TO DO: Restate all of the entries exactly, dropping any pictures they hold.

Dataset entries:
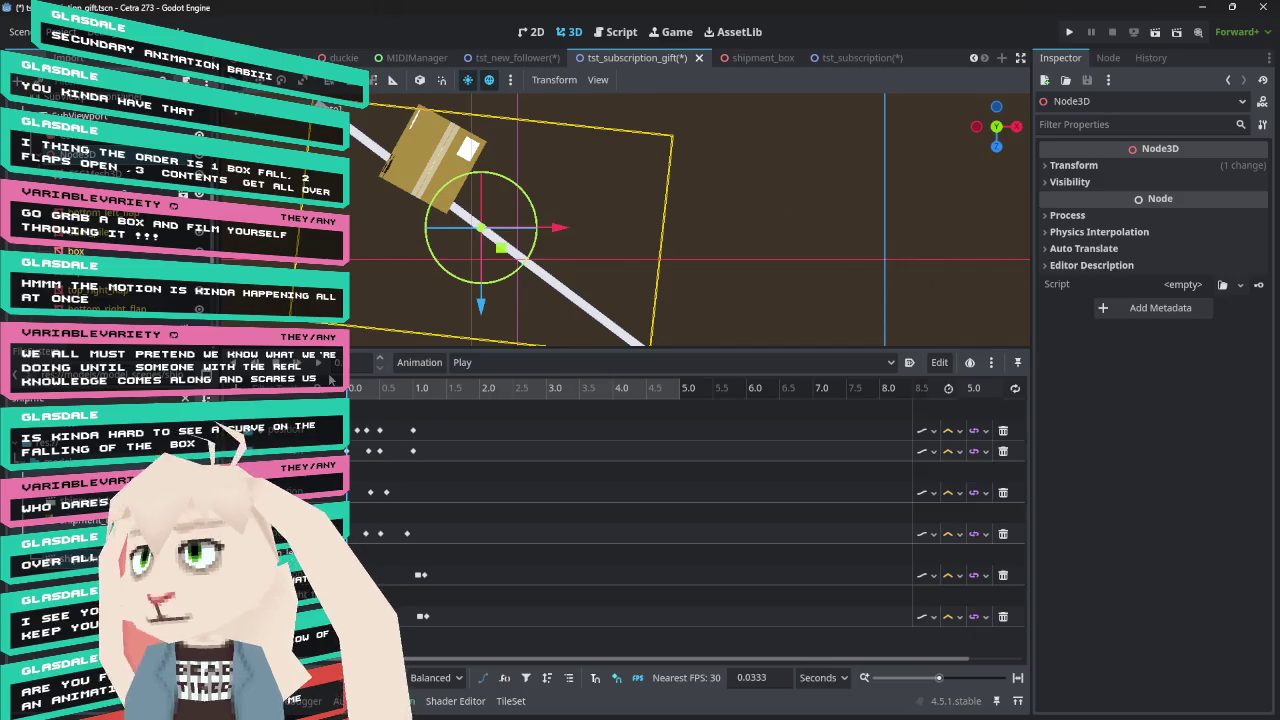
{"action": "left_click", "coordinate": [352, 433]}
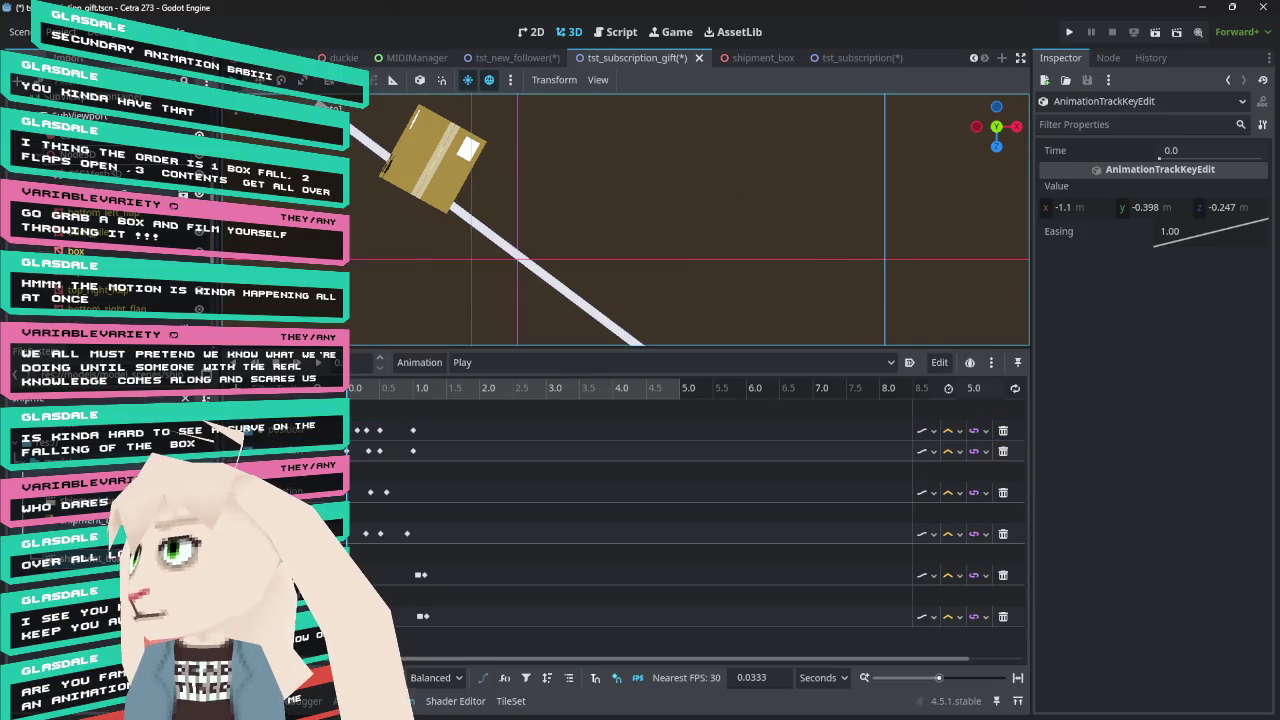
Move the box further along Z, key that start position, and preview the revised fall
{"action": "left_click", "coordinate": [438, 152]}
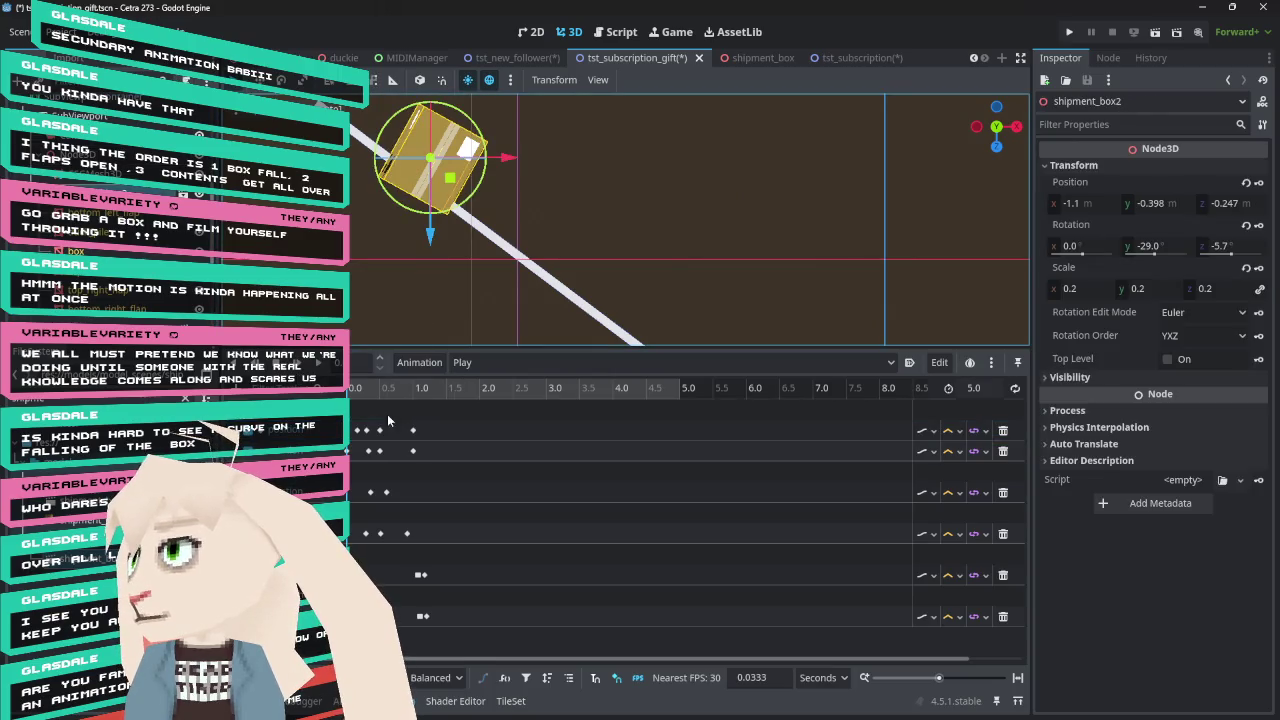
{"action": "left_click_drag", "start_coordinate": [429, 237], "coordinate": [429, 210]}
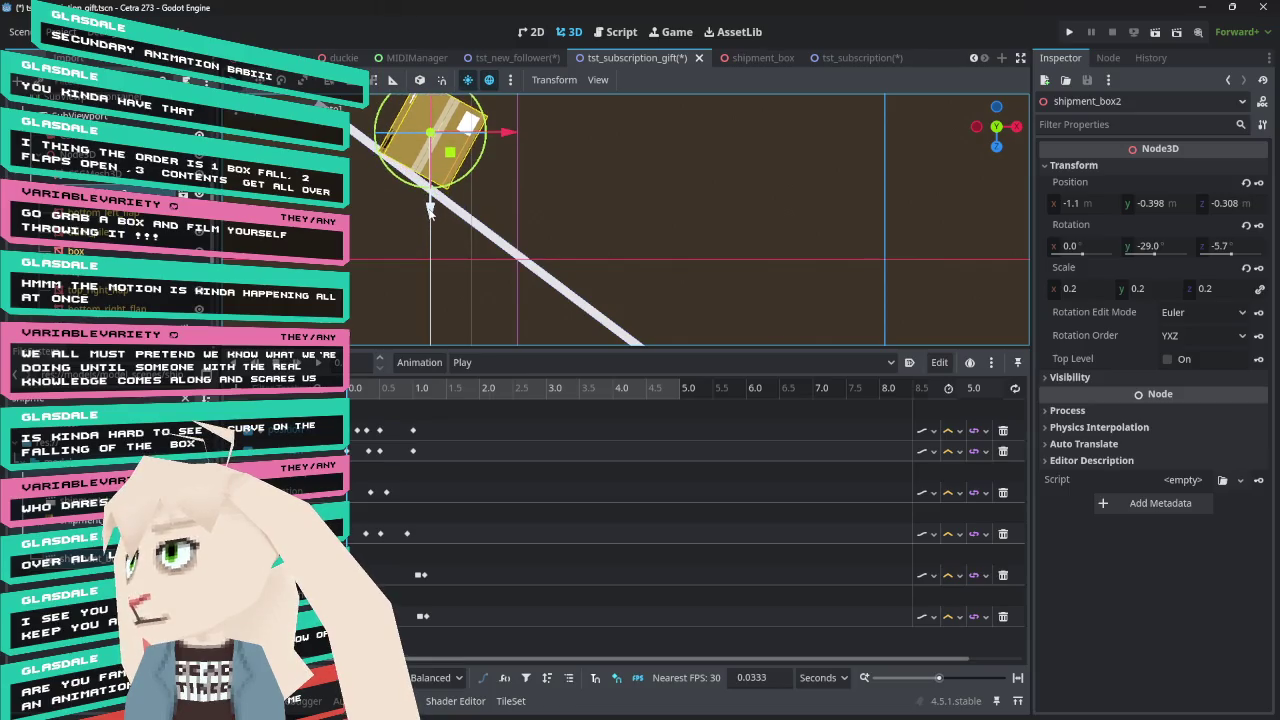
{"action": "left_click_drag", "start_coordinate": [429, 214], "coordinate": [429, 214]}
{"action": "left_click", "coordinate": [1260, 184]}
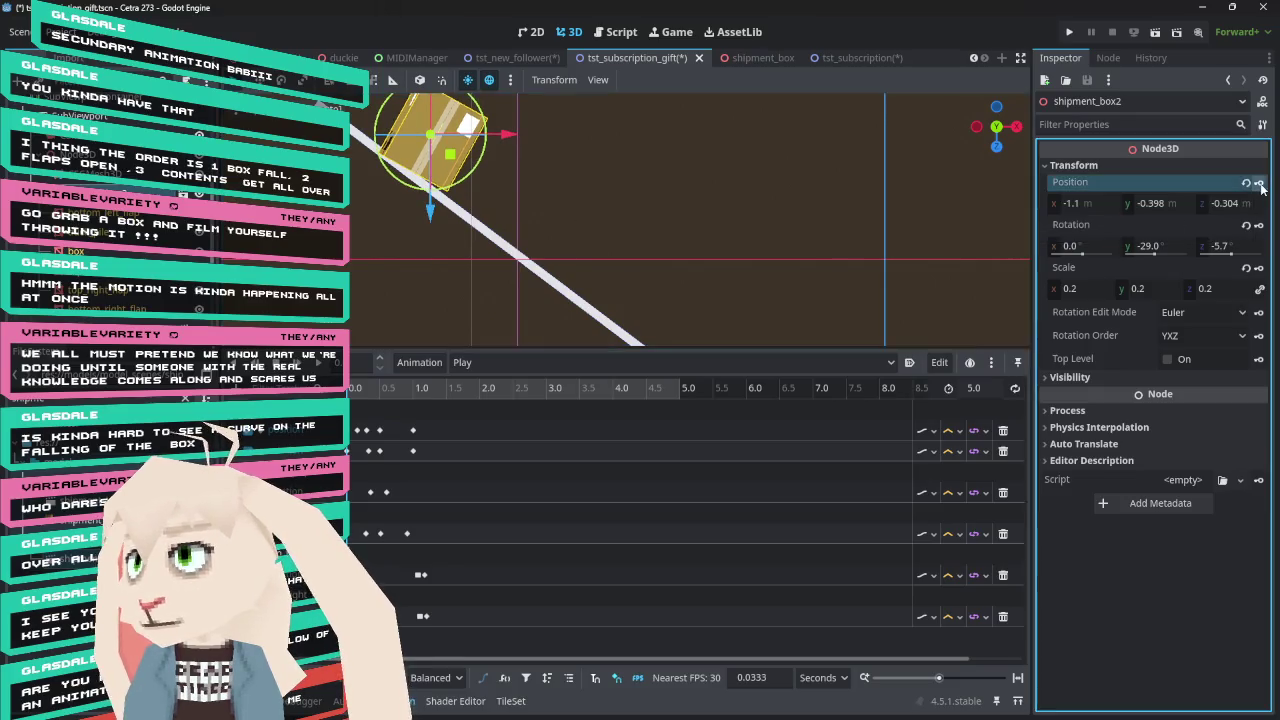
{"action": "left_click", "coordinate": [361, 432]}
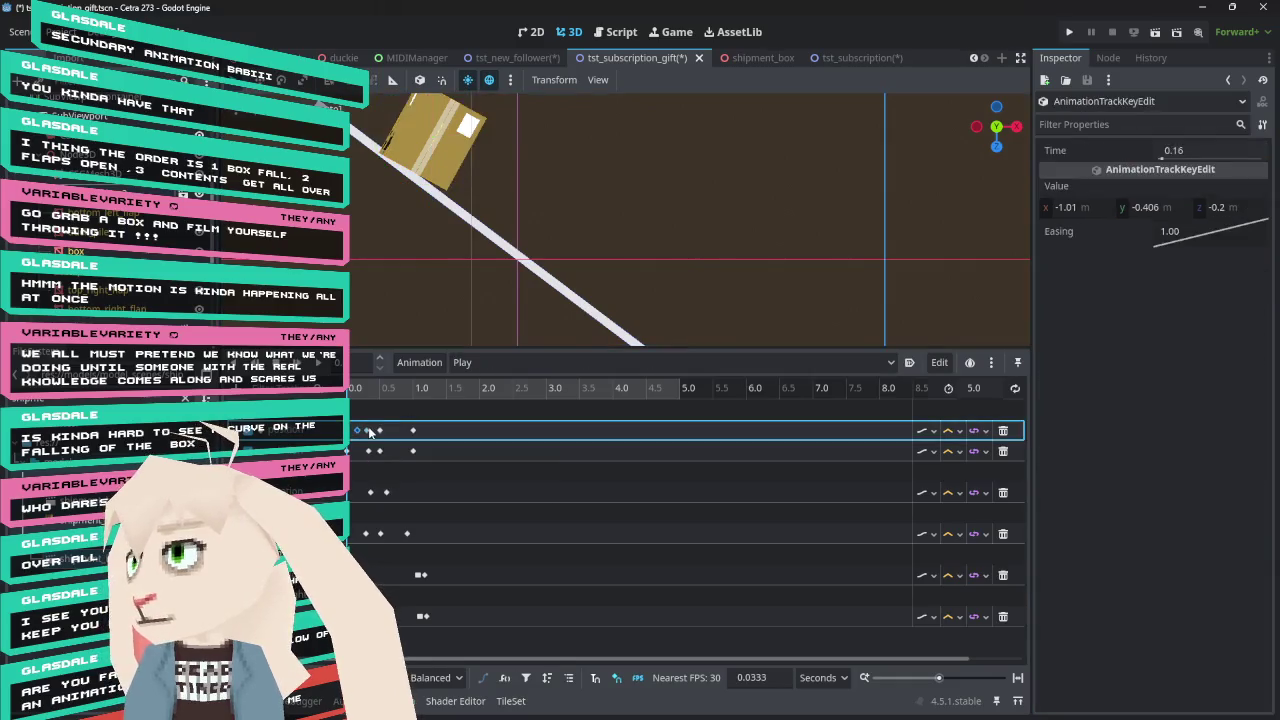
{"action": "left_click", "coordinate": [359, 389]}
{"action": "mouse_move", "coordinate": [357, 389]}
{"action": "left_mouse_down"}
{"action": "mouse_move", "coordinate": [348, 394]}
{"action": "mouse_move", "coordinate": [444, 400]}
{"action": "mouse_move", "coordinate": [352, 388]}
{"action": "left_mouse_up"}
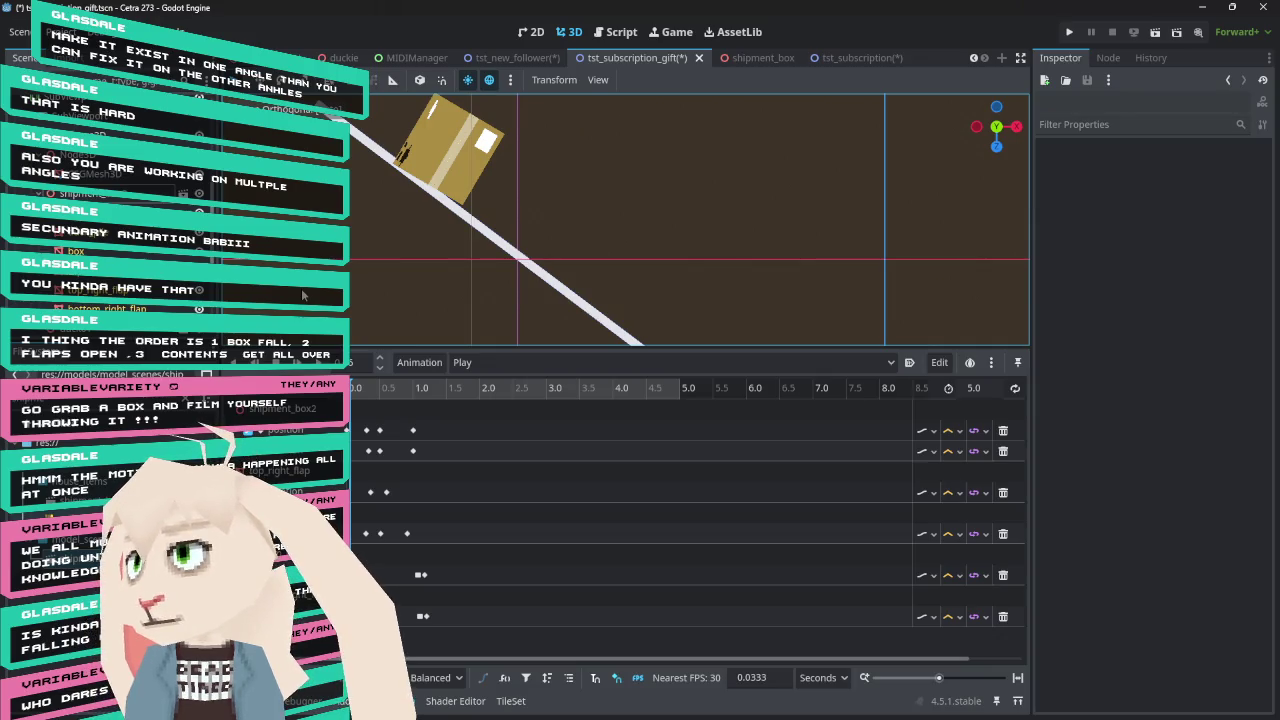
Replay the box sliding down the ramp and zoom out to show the ramp and camera frame
{"action": "left_click", "coordinate": [350, 391]}
{"action": "mouse_move", "coordinate": [350, 391]}
{"action": "left_mouse_down"}
{"action": "mouse_move", "coordinate": [455, 391]}
{"action": "mouse_move", "coordinate": [355, 391]}
{"action": "left_mouse_up"}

RESPONSE TO THE EXERCISE:
{"action": "left_click", "coordinate": [352, 433]}
Move the box further along Z, key that start position, and preview the revised fall
{"action": "left_click", "coordinate": [438, 152]}
{"action": "left_click_drag", "start_coordinate": [429, 237], "coordinate": [429, 210]}
{"action": "left_click_drag", "start_coordinate": [429, 214], "coordinate": [429, 214]}
{"action": "left_click", "coordinate": [1260, 184]}
{"action": "left_click", "coordinate": [361, 432]}
{"action": "left_click", "coordinate": [359, 389]}
{"action": "mouse_move", "coordinate": [357, 389]}
{"action": "left_mouse_down"}
{"action": "mouse_move", "coordinate": [348, 394]}
{"action": "mouse_move", "coordinate": [444, 400]}
{"action": "mouse_move", "coordinate": [352, 388]}
{"action": "left_mouse_up"}
Replay the box sliding down the ramp and zoom out to show the ramp and camera frame
{"action": "left_click", "coordinate": [350, 391]}
{"action": "mouse_move", "coordinate": [350, 391]}
{"action": "left_mouse_down"}
{"action": "mouse_move", "coordinate": [455, 391]}
{"action": "mouse_move", "coordinate": [355, 391]}
{"action": "left_mouse_up"}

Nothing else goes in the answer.